Extracted page text data
★ ★ ★ ★ ★
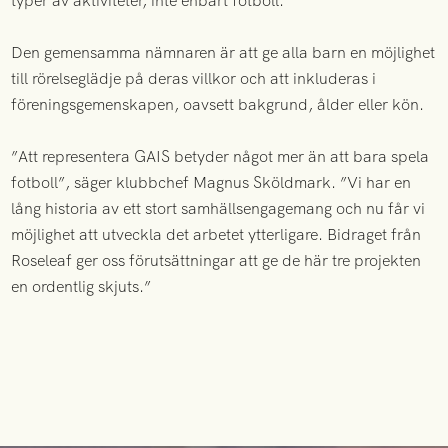
typer av aktiviteter, inte enbart fotboll.
Den gemensamma nämnaren är att ge alla barn en möjlighet
till rörelseglädje på deras villkor och att inkluderas i
föreningsgemenskapen, oavsett bakgrund, ålder eller kön.
”Att representera GAIS betyder något mer än att bara spela
fotboll”, säger klubbchef Magnus Sköldmark. ”Vi har en
lång historia av ett stort samhällsengagemang och nu får vi
möjlighet att utveckla det arbetet ytterligare. Bidraget från
Roseleaf ger oss förutsättningar att ge de här tre projekten
en ordentlig skjuts.”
★ ★ ★ ★ ★
#### WHAT IS REQUIRED:
Copy exactly. Start at the line containing "lång historia av" and continue through the last line of the records.

#### SOLUTION FOR THIS EXERCISE:
lång historia av ett stort samhällsengagemang och nu får vi
möjlighet att utveckla det arbetet ytterligare. Bidraget från
Roseleaf ger oss förutsättningar att ge de här tre projekten
en ordentlig skjuts.”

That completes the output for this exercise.